(Landmark coordinate records)
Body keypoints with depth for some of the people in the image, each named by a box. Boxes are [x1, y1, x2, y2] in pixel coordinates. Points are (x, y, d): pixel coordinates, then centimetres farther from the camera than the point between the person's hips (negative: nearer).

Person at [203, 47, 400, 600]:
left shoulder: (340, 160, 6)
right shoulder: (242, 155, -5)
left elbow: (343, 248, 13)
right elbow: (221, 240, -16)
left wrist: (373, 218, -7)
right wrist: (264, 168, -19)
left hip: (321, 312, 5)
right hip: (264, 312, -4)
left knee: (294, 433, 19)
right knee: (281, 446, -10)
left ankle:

• **TASK DETAILS**
Put the rows into a numbered list, starting with the line that contains "right elbow: (221, 240, -16)" and going on through the end of the rows. Leave out any blank lines.

• **TASK RESULT**
1. right elbow: (221, 240, -16)
2. left wrist: (373, 218, -7)
3. right wrist: (264, 168, -19)
4. left hip: (321, 312, 5)
5. right hip: (264, 312, -4)
6. left knee: (294, 433, 19)
7. right knee: (281, 446, -10)
8. left ankle:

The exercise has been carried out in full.